With these changes we finally achieve speedups of 2.8x for 8 and 64-bit, 595x for 16-bit, 5.3x for 32-bit and 3.3x for 128-bit, compared to our previous naive implementation.
4. Improving performance on Memcopy operations
In our last part of this article we take a closer look on how to the performance improvement on memcopy operations. We distinguish between four different types of memcopies:
host to device (H2D)
device to host (D2H)
device to same device (D2sD)
device to different device (D2dD)
4.1 Host to Device and Device to Host
H2D and D2H memcopies are based on the AVEO memcopy functions, that we have previously introduced in our article: AVEO-VEDA: Hybrid Programming for the NEC Vector Engine.
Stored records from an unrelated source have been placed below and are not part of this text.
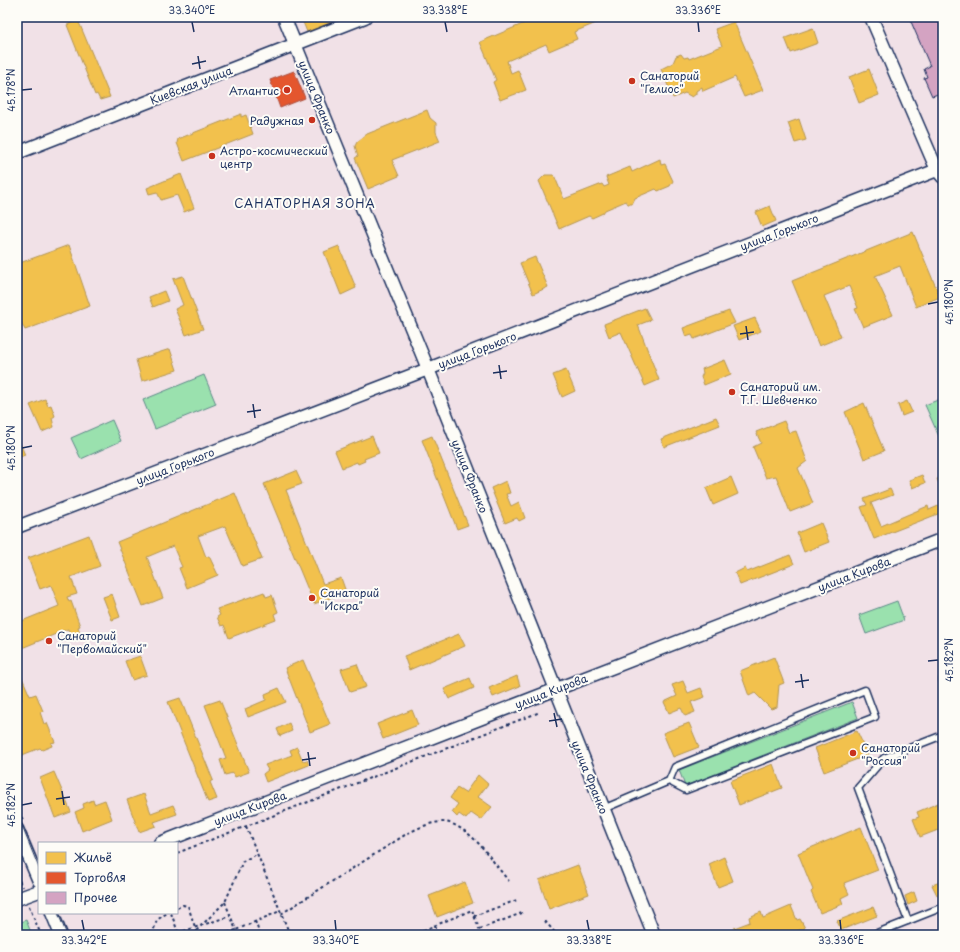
<svg xmlns="http://www.w3.org/2000/svg" width="960" height="952" font-family="'Playpen Sans',sans-serif">
  <rect width="100%" height="100%" fill="#f1e1e7"/>
  <filter id="ink" filterUnits="userSpaceOnUse"><feTurbulence type="fractalNoise" baseFrequency=".025" numOctaves="2"/><feDisplacementMap in="SourceGraphic" scale="8" xChannelSelector="R" yChannelSelector="G"/><feConvolveMatrix kernelMatrix="1 2 1 2 8 2 1 2 1" color-interpolation-filters="sRGB"/></filter>
  <g filter="url(#ink)">
    <path fill="#9ae1ae" stroke="#5a8886" d="M204,375L216,404L155,429L143,400Z
      M943,398V440L941,441L925,405Z
      M112,420L121,441L81,459L71,438Z
      M897,601L904,620L866,634L859,615Z
      M852,702L858,718L685,786L679,770Z
      M26,920L32,935H17V924Z"/>
    <path fill="#f2c14e" stroke="#b29553" d="M67,17H77L78,20L70,24Z
      M315,17H351L307,32L303,22Z
      M539,17H605L606,19L574,32L577,39L549,51L546,44L507,61L511,73L518,70L526,90L500,100L493,82L496,80L480,42Z
      M710,17H724L712,22Z
      M78,20L110,97L100,100L97,94L95,95L67,25Z
      M734,22L763,90L744,97L735,77L703,91L702,87L696,91V94L692,97L685,93L673,98L661,69L673,63L676,56L681,54L684,58L688,57L689,59L722,46L715,29Z
      M813,28L818,43L791,53L785,38Z
      M869,69L879,95L859,103L849,77Z
      M427,110L430,118L436,123V132L440,141L392,160L399,176L368,189L355,158L358,156L355,146L357,142L367,134Z
      M241,114V117L246,115L253,134L184,161L177,143L178,139Z
      M799,119L806,140L795,143L788,123Z
      M660,159L661,165L665,164L673,181L670,186L658,191L656,189L635,198L632,204H628L626,201L605,210L603,213L592,218L589,216L559,229L539,181L545,175H554L564,199L602,184L604,187L609,185L606,177L630,167L632,172Z
      M181,174L194,208L184,212L177,195L161,200L157,192L149,194L147,188Z
      M770,206L776,221L762,227L756,212Z
      M913,232L940,297L916,307L900,266L875,276L893,315L863,327L855,309L858,308L849,286L824,296L841,337L819,346L792,281Z
      M69,245L90,306L25,330L21,322L17,324V264Z
      M339,246L356,288L341,295L324,252Z
      M535,257L548,287L533,294L520,263Z
      M183,276L203,329L186,335L175,309L183,305L173,279Z
      M164,291L168,301L153,307L149,297Z
      M645,308L651,320L638,325L659,380L645,386L621,332L609,337L604,324Z
      M729,311L735,323L694,339L692,335L686,337L683,328Z
      M755,318L761,331L739,340L733,326Z
      M170,349L177,370L142,381L136,360Z
      M725,360L731,374L704,385L701,377L703,373L702,369Z
      M566,370L575,391L562,397L553,375Z
      M45,399L48,406L51,405L55,416L52,418L54,427L42,432L30,405Z
      M907,401L912,412L902,416L898,405Z
      M864,403L884,451L864,459L845,412Z
      M716,417L720,425L664,447L661,439Z
      M784,421L789,433L796,431L807,461L798,468L813,503L790,512L776,476L766,478L753,447L761,443L756,432Z
      M17,436L25,455L17,458Z
      M372,436L379,453L364,459L365,461L358,464L357,462L342,468L335,451Z
      M432,436L468,525L457,529L422,440Z
      M296,471L302,484L286,490L323,584L341,578L346,592L314,604L264,484Z
      M922,475L925,483L912,488L909,480Z
      M943,476V493L937,479Z
      M731,477L738,494L713,505L706,488Z
      M506,481L510,493L506,494L511,506L519,502L525,518L519,521L517,518L505,523L491,488Z
      M890,489L893,495L871,503L881,526L928,506L929,510L943,504V512L874,539L861,507L867,505L864,499Z
      M235,493L262,559L242,566L225,526L198,536L206,557L209,556L218,575L187,588L179,568L182,567L173,546L147,557L163,598L143,606L117,542Z
      M821,523L829,542L804,552L797,533Z
      M89,535L100,566L71,577L77,594L67,597L69,602L71,601L80,626L78,627L82,638L74,641L68,629L17,650V623L59,606L51,585L40,589L28,558Z
      M790,555L794,564L740,585L735,573L745,568L747,572Z
      M264,592L266,597L272,595L278,612L274,614L276,620L229,638L224,625L221,626L217,617L220,615L217,609Z
      M112,594L120,617L112,620L103,597Z
      M459,634L465,646L409,670L404,656Z
      M140,656L147,675L132,680L125,661Z
      M774,657L784,683L779,685L777,707L771,709L755,693L749,696L740,671Z
      M303,660L330,724L310,732L285,668Z
      M357,664L366,687L350,692L341,669Z
      M17,666L30,696L36,694L43,711L40,712L44,724L47,723L55,742L51,743L52,746L42,750L40,748L17,757V701L22,700L17,688Z
      M517,676L520,686L493,697L489,688Z
      M470,678L474,688L449,699L444,689Z
      M683,681L688,693L701,688L705,697L691,702L695,712L685,716L681,708L669,713L664,702L677,696L672,685Z
      M279,688L286,702L248,717L245,709L266,700L265,694Z
      M180,698L213,780L210,782L217,799L208,802L168,702Z
      M220,700L249,772L235,777L233,773L225,775L220,760L226,758L205,705Z
      M412,710L418,725L383,739L377,724Z
      M289,723L292,731L280,736L277,729Z
      M689,723L699,747L673,757L663,733Z
      M857,731L868,755L824,772L815,748Z
      M297,747L303,761L307,760L309,765L266,782L263,774L268,770L265,765L292,755L290,750Z
      M773,764L782,788L739,805L730,781Z
      M54,772L71,812L55,818L40,778Z
      M478,775L488,784L478,797L492,807L481,820L471,813L466,819L459,814L457,817L452,812L458,804L450,798L457,788L465,793Z
      M144,794L151,813L173,805L177,814L154,822L156,826L139,832L127,800Z
      M93,800L94,804L105,800L112,819L82,831L75,812L84,808L83,804Z
      M943,801V843L938,830L920,837L913,819L919,817L917,812Z
      M861,827L878,870L844,883L849,894L841,898L843,904L820,913L811,892L813,890L798,853Z
      M724,857L733,881L718,887L709,864Z
      M578,865L589,894L549,909L539,880Z
      M943,881V893L937,895L932,885Z
      M465,882L473,903L437,917L429,896Z
      M914,892L917,901L908,905L905,896Z
      M791,906L797,920L800,919L805,928L786,935H728L735,931L734,928L750,922L749,917L761,912L763,918Z
      M873,907L877,916L841,930L837,921Z"/>
    <path fill="#e4572e" stroke="#a84b3c" d="M294,71L305,98L280,108L270,80Z"/>
    <path fill="#d4a3c2" stroke="#1b2f5e" d="M909,17H938L943,29V105L938,94L932,96L924,78L927,77L924,69L930,66Z"/>
    <g fill="none" stroke-linecap="round" stroke-linejoin="round">
      <g stroke="#1b2f5e" stroke-width="9">
        <path id="service" d="M943,679V681
          M603,809L669,781L686,790L875,717L865,690L675,767L669,781
          M908,921L858,788L884,758L943,735
          M872,935L943,907"/>
      </g>
      <g stroke="#1b2f5e" stroke-width="15">
        <path id="minor" d="M284,17L428,369L654,935
          M871,17L937,170L943,177
          M17,153L365,17
          M17,527L428,369L937,170
          M17,829L39,881
          M160,843L943,539
          M17,899L39,891
          M52,913L61,935"/>
      </g>
      <path stroke="#1b2f5e" stroke-width="2" stroke-dasharray="3 3" stroke-linecap="butt" d="M17,806L23,820
        M246,826L290,935
        M177,853L540,712
        M17,875L22,887
        M29,906L41,935
        M177,908L183,905L188,906L195,927
        M171,913L179,935
        M281,914L408,833C421,827 438,818 452,824C477,834 492,862 509,881
        M474,916L517,900
        M255,921L260,935
        M545,921L557,935
        M435,926L439,935
        M480,929L522,913
        M152,935L157,920L167,913
        M172,935L230,916
        M192,935L225,902L243,861L257,854
        M222,935L236,930L225,902
        M238,935L236,930L280,911
        M284,935L289,933
        M412,935L472,910L481,934L479,935"/>
      <use href="#service" stroke="#fdfcf7" stroke-width="6"/>
      <use href="#minor" stroke="#fdfcf7" stroke-width="12"/>
      <path stroke="#1b2f5e" stroke-width="1" d="M17,814L39,868
        M58,913L67,935"/>
    </g>
  </g>
  <path fill="none" stroke="#1b2f5e" stroke-width="1.5" d="M192,22L194,32M445,22L447,32M698,22L699,32M198,56L200,69M192,64L206,61M22,90L32,89M928,304L938,302M746,326L748,340M740,334L754,332M499,365L501,379M493,373L507,371M253,404L255,418M247,412L261,410M22,448L32,446M928,661L938,660M801,674L803,688M795,682L809,680M554,713L557,727M549,721L562,719M308,752L310,766M302,760L316,758M62,791L64,805M56,799L70,797M22,805L32,803M82,920L84,930M335,920L336,930M587,920L589,930M840,920L841,930"/>
  <g fill="#c8321e" stroke="#fdfcf7" stroke-width="1.5">
    <circle cx="632" cy="81" r="4"/>
    <circle cx="287" cy="90" r="4"/>
    <circle cx="312" cy="120" r="4"/>
    <circle cx="212" cy="156" r="4"/>
    <circle cx="732" cy="392" r="4"/>
    <circle cx="312" cy="598" r="4"/>
    <circle cx="49" cy="641" r="4"/>
    <circle cx="853" cy="753" r="4"/>
  </g>
  <g text-anchor="middle" dominant-baseline="central" stroke-width="4" stroke-linejoin="round" paint-order="stroke">
    <g font-size="11" fill="#1b2f5e" stroke="#fdfcf7" text-anchor="start">
      <text x="640" y="75">Санаторий<tspan x="640" dy="13">"Гелиос"</tspan></text>
      <text x="279" y="90" text-anchor="end">Атлантис</text>
      <text x="304" y="120" text-anchor="end">Радужная</text>
      <text x="220" y="150">Астро-космический<tspan x="220" dy="13">центр</tspan></text>
      <text x="740" y="386">Санаторий им.<tspan x="740" dy="13">Т.Г. Шевченко</tspan></text>
      <text x="320" y="592">Санаторий<tspan x="320" dy="13">"Искра"</tspan></text>
      <text x="57" y="635">Санаторий<tspan x="57" dy="13">"Первомайский"</tspan></text>
      <text x="861" y="747">Санаторий<tspan x="861" dy="13">"Россия"</tspan></text>
    </g>
    <g font-size="11" fill="#1b2f5e" stroke="#fdfcf7">
      <text transform="translate(191 85) rotate(-21)">Киевская улица</text>
      <text transform="translate(317 97) rotate(68)">улица Франко</text>
      <text transform="translate(779 232) rotate(-21)">улица Горького</text>
      <text transform="translate(477 350) rotate(-21)">улица Горького</text>
      <text transform="translate(175 466) rotate(-21)">улица Горького</text>
      <text transform="translate(470 476) rotate(68)">улица Франко</text>
      <text transform="translate(854 574) rotate(-21)">улица Кирова</text>
      <text transform="translate(551 691) rotate(-21)">улица Кирова</text>
      <text transform="translate(590 777) rotate(68)">улица Франко</text>
      <text transform="translate(250 808) rotate(-21)">улица Кирова</text>
    </g>
    <g font-size="12" letter-spacing="1" fill="#1b2f5e" stroke="#fdfcf7">
      <text x="305" y="203">САНАТОРНАЯ ЗОНА</text>
    </g>
  </g>
  <rect width="960" height="952" fill="none" stroke="#fdfcf7" stroke-width="44"/>
  <rect x="38" y="842" width="140" height="72" fill="#fdfcf7" stroke="#a3aaba"/>
  <rect x="46" y="852" width="20" height="12" fill="#f2c14e" stroke="#a3aaba"/>
  <text x="74" y="862" font-size="12" fill="#1b2f5e">Жильё</text>
  <rect x="46" y="872" width="20" height="12" fill="#e4572e" stroke="#a3aaba"/>
  <text x="74" y="882" font-size="12" fill="#1b2f5e">Торговля</text>
  <rect x="46" y="892" width="20" height="12" fill="#d4a3c2" stroke="#a3aaba"/>
  <text x="74" y="902" font-size="12" fill="#1b2f5e">Прочее</text>
  <rect x="22" y="22" width="916" height="908" fill="none" stroke="#1b2f5e" stroke-width="1.5"/>
  <g font-size="10" text-anchor="middle" fill="#1b2f5e">
    <text x="192" y="14">33.340°E</text>
    <text x="445" y="14">33.338°E</text>
    <text x="698" y="14">33.336°E</text>
    <text transform="translate(11 90) rotate(-90)" y="4">45.178°N</text>
    <text transform="translate(949 302) rotate(-90)" y="4">45.180°N</text>
    <text transform="translate(11 448) rotate(-90)" y="4">45.180°N</text>
    <text transform="translate(949 660) rotate(-90)" y="4">45.182°N</text>
    <text transform="translate(11 805) rotate(-90)" y="4">45.182°N</text>
    <text x="84" y="944">33.342°E</text>
    <text x="336" y="944">33.340°E</text>
    <text x="589" y="944">33.338°E</text>
    <text x="841" y="944">33.336°E</text>
  </g>
</svg>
As shown in the article, the AVEO implementation significantly outperformed the old VEO operations.
4.2 Device to same Device
The D2sD memcopies are running only on a single device and utilize the C++ function memcpy(dst, src, size);. However, when using multiple threads, as previously explained for memset, we can improve the performance up to 2.7x. For memcopy we also use the 2MB threshold.
4.3 Device to different Device
The D2dD memcopy poses a challenge for VEDA. As VEDA is based on AVEO, which does not provide a native method to copy data between two devices, we needed to implement this as a D2H followed by another H2D memcopy, which results in half of the peak memory bandwidth. To circumvent this problem, NEC's MPI in conjunction with AVEO introduced so called HMEM pointers, that allow to use these pointers together with NEC's MPI to copy data directly between different SX-Auroras. However, HMEM pointers are incompatible with VEDA's asynchronous memory allocation system, so we decided to introduce the VEDAhmemptr. This pointer can be used similarly to VEDAdeviceptr, but is primarily meant to be used for data exchange between different devices and other MPI-instances. By nature they are more prone to device synchronization, which is necessary for the device to device data exchange. In contrast, the VEDAdeviceptr are designed for more asynchronous execution on a single device.
Similar to VEDAdeviceptr, most of the helper functions for memcopy and memset are also available for VEDAhmemptr. To call a function with a VEDAhmemptr you either need to use vedaArgsSetHMEM(...) or just pass it as parameter to the C++ version of vedaLaunchKernel(...), which then will automatically convert it into a raw device pointer.
4.4 Memcopy Performance
Let's take a look at the performance of the different variants of memcopy. Figure 4 shows our measurements for memcopies over the PCIE bus.
As described before, VEDA's D2dD copies the data to the host first, and therefore achieves only very low memory bandwidth compared to D2H and H2D copies.
For H2D and D2H it's independent if they are used with VEDAdeviceptr or VEDAhmemptr.
In Figure 5 we show the achieved bandwidth for memcopies running on the same VE.
In these D2sD case we see that using VEDAhmemptr yields in better performance for smaller sizes, while VEDAdeviceptr yields in better performance for larger sizes. This is caused by two effects: First, VEDAhmemptr uses AVEO's veo_hmemcpy, which is a lower-level function with less overhead compared to VEDA-based kernels, that yields in lower latencies for small sizes. But for larger memcopies VEDAdeviceptr memcopy makes better use of multi-threading.
These results underline our previous recommendations, that if you want to share data between different devices, it's better to use VEDAhmemptr and VEDAdeviceptr if you want to keep data on a single device.
In this article we explained several ways how to use C++ functions overloading and templates within VEDA and how we improved memset and memcopy performance within VEDA using different techniques. All presented optimizations are available in upcoming VEDA release. If you want to experiment with these optimizations before the official release in VEOS, you can use the v1.4.0 release from Github.